In other places, like Nigeria, Russia and several oil-rich nations in Central Asia, pipelines often are targeted. "It just takes a knife to jam open a hole on an oil pipeline and drain out oil into a truck. It's like carrying money in the back of your car," notes Jaffe. "You can take out that oil or fuel and you can resell it on the black market. That happened so frequently in the former Soviet Union that some of the companies had trouble maintaining full pressure on their line because there are so many holes in them."
Gal Luft says these are all pinpricks, but they add up, it's well over one million barrels a day that could have been in the market, but are not. "If we had another million barrels of oil today on the oil market, the price of oil would likely go down significantly. There is an inherent premium within the price of a barrel [of oil] that factors in all kinds of potential threats. The market has factored in something to the tune of $10-to-15 a barrel," says Luft.

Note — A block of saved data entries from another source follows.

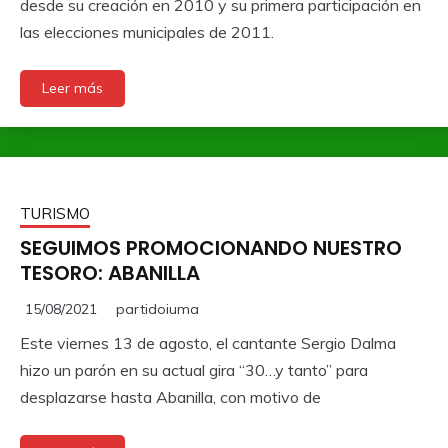
desde su creación en 2010 y su primera participación en
las elecciones municipales de 2011.
Leer más
TURISMO
SEGUIMOS PROMOCIONANDO NUESTRO
TESORO: ABANILLA
15/08/2021
partidoiuma
Este viernes 13 de agosto, el cantante Sergio Dalma
hizo un parón en su actual gira “30…y tanto” para
desplazarse hasta Abanilla, con motivo de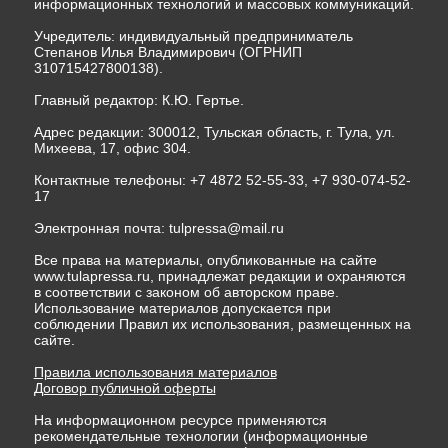
информационных технологий и массовых коммуникаций.
Учредитель: индивидуальный предприниматель
Степанов Илья Владимирович (ОГРНИП
310715427800138).
Главный редактор: К.Ю. Гертье.
Адрес редакции: 300012, Тульская область, г. Тула, ул.
Михеева, 17, офис 304.
Контактные телефоны: +7 4872 52-55-33, +7 930-074-52-
17
Электронная почта:
tulpressa@mail.ru
Все права на материалы, опубликованные на сайте
www.tulapressa.ru, принадлежат редакции и охраняются
в соответствии с законом об авторском праве.
Использование материалов допускается при
соблюдении Правил их использования, размещенных на
сайте.
Правила использования материалов
Договор публичной оферты
На информационном ресурсе применяются
рекомендательные технологии (информационные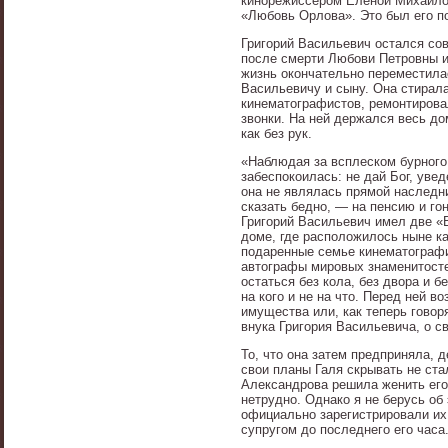
кинорежиссером Еленой Михайло
«Любовь Орлова». Это был его п
Григорий Васильевич остался сов
после смерти Любови Петровны их
жизнь окончательно переместила
Васильевичу и сыну. Она стирала
кинематографистов, ремонтирова
звонки. На ней держался весь д
как без рук.
«Наблюдая за всплеском бурного 
забеспокоилась: не дай Бог, увед
она не являлась прямой наследни
сказать бедно, — на пенсию и гон
Григорий Васильевич имел две «В
доме, где расположилось ныне к
подаренные семье кинематографи
автографы мировых знаменитостей
остаться без кола, без двора и 
на кого и не на что. Перед ней 
имущества или, как теперь говор
внука Григория Васильевича, о с
То, что она затем предприняла, 
свои планы Галя скрывать не ста
Александрова решила женить его 
нетрудно. Однако я не берусь об
официально зарегистрировали их
супругом до последнего его часа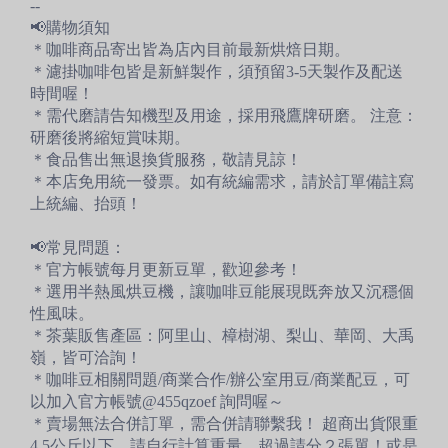
--
📢購物須知
＊咖啡商品寄出皆為店內目前最新烘焙日期。
＊濾掛咖啡包皆是新鮮製作，須預留3-5天製作及配送
時間喔！
＊需代磨請告知機型及用途，採用飛鷹牌研磨。 注意：
研磨後將縮短賞味期。
＊食品售出無退換貨服務，敬請見諒！
＊本店免用統一發票。如有統編需求，請於訂單備註寫
上統編、抬頭！
📢常見問題：
＊官方帳號每月更新豆單，歡迎參考！
＊選用半熱風烘豆機，讓咖啡豆能展現既奔放又沉穩個
性風味。
＊茶葉販售產區：阿里山、樟樹湖、梨山、華岡、大禹
嶺，皆可洽詢！
＊咖啡豆相關問題/商業合作/辦公室用豆/商業配豆，可
以加入官方帳號@455qzoef 詢問喔～
＊賣場無法合併訂單，需合併請聯繫我！ 超商出貨限重
4.5公斤以下，請自行計算重量，超過請分２張單！或是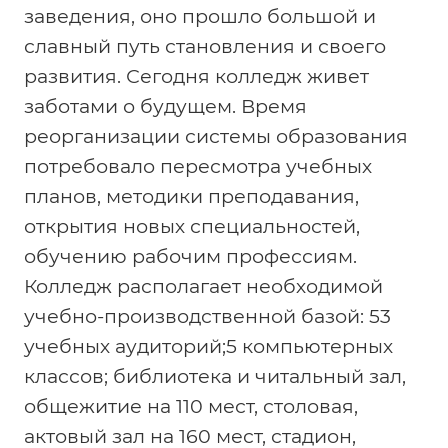
заведения, оно прошло большой и
славный путь становления и своего
развития. Сегодня колледж живет
заботами о будущем. Время
реорганизации системы образования
потребовало пересмотра учебных
планов, методики преподавания,
открытия новых специальностей,
обучению рабочим профессиям.
Колледж располагает необходимой
учебно-производственной базой: 53
учебных аудиторий;5 компьютерных
классов; библиотека и читальный зал,
общежитие на 110 мест, столовая,
актовый зал на 160 мест, стадион,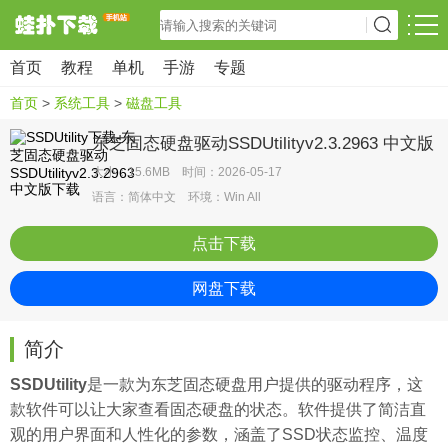
首页
教程
单机
手游
专题
首页
>
系统工具
>
磁盘工具
东芝固态硬盘驱动SSDUtilityv2.3.2963 中文版
大小：15.6MB 时间：2026-05-17
语言：简体中文 环境：Win All
点击下载
网盘下载
简介
SSDUtility
是一款为东芝固态
硬盘
用户提供的驱动程序，这
款软件可以让大家查看固态硬盘的状态。软件提供了简洁直
观的用户界面和人性化的参数，涵盖了SSD状态监控、温度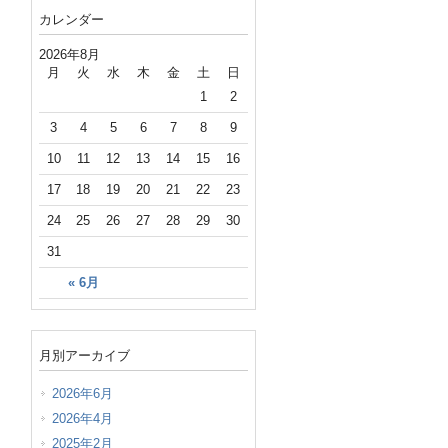
カレンダー
2026年8月
月
火
水
木
金
土
日
1
2
3
4
5
6
7
8
9
10
11
12
13
14
15
16
17
18
19
20
21
22
23
24
25
26
27
28
29
30
31
« 6月
月別アーカイブ
2026年6月
2026年4月
2025年2月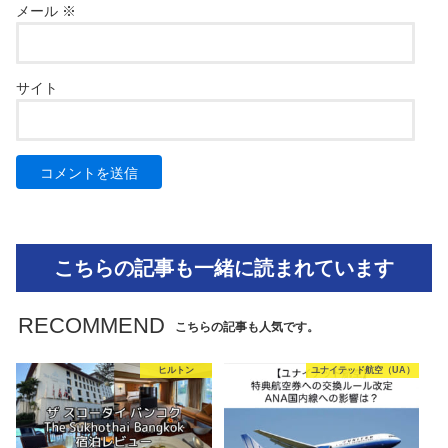
メール
※
サイト
こちらの記事も一緒に読まれています
RECOMMEND
こちらの記事も人気です。
ヒルトン
ユナイテッド航空（UA）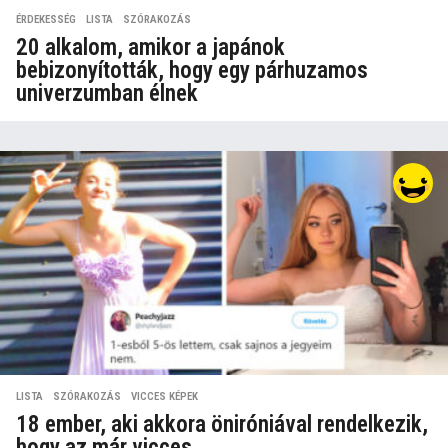
ÉRDEKESSÉG
,
LISTA
,
SZÓRAKOZÁS
20 alkalom, amikor a japánok
bebizonyították, hogy egy párhuzamos
univerzumban élnek
LISTA
,
SZÓRAKOZÁS
,
VICCES KÉPEK
18 ember, aki akkora öniróniával rendelkezik,
hogy az már vicces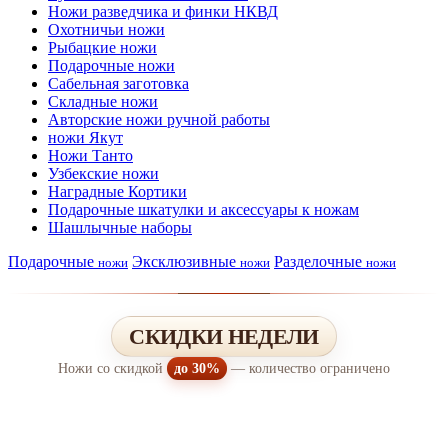
Ножи разведчика и финки НКВД
Охотничьи ножи
Рыбацкие ножи
Подарочные ножи
Сабельная заготовка
Складные ножи
Авторские ножи ручной работы
ножи Якут
Ножи Танто
Узбекские ножи
Наградные Кортики
Подарочные шкатулки и аксессуары к ножам
Шашлычные наборы
Подарочные
Эксклюзивные
Разделочные
ножи
ножи
ножи
СКИДКИ НЕДЕЛИ
Ножи со скидкой
до 30%
— количество ограничено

The sabotage of oil facilities is often politically motivated. Energy analyst Amy Jaffe says these kinds of incidents are frequent in places like Nigeria. "You have a local community leader in the Niger Delta who is unhappy with the headway he is getting negotiating with the government for resources. So he blows something up and then sends a telex to The Wall Street Journal or The International Herald Tribune [newspapers] taking credit. And when the price of oil goes up a dollar on the basis of his explosion, he is in a more powerful position."
Not Just Troubled Regions
In recent years, even politically stable Western countries have been compelled to step up energy security measures.
Greg Stringham is Vice President of the Canadian Association of Petroleum Producers, which represents 95 percent of Canada's $100 billion annual oil and gas industry. He says safeguarding Canada's energy assets from terrorist attacks has taken center stage for oil producers. "The Canadian and U.S. governments work together to ensure that all international tips or incidents of even mentions of the word 'Canada', 'oil' and 'terrorism' are caught and are passed on so that people can be aware of what's coming internationally" adds Stringham. Occasionally, Canada does come up as one of the main exporting countries to the United States in some of the al-Qaida correspondence. We watch those very closely."
Stringham says other kinds of information are being shared between oil companies and authorities: "For example, if explosives that are being used in our industry for seismic activities get stolen and 50 or 60 miles away someone receives a bomb threat -- if those types of things are communicated, then people can take them and judge them as being serious as they may be. Where if those aren't communicated, you could see them as two separate incidents."
Some experts compare the current international oil market to a car without shock absorbers. Each time it hits a bump in the road, passengers feel it. Most analysts say this bumpy road could last as long as attacks on oil facilities persist and nations are dependent on oil for energy.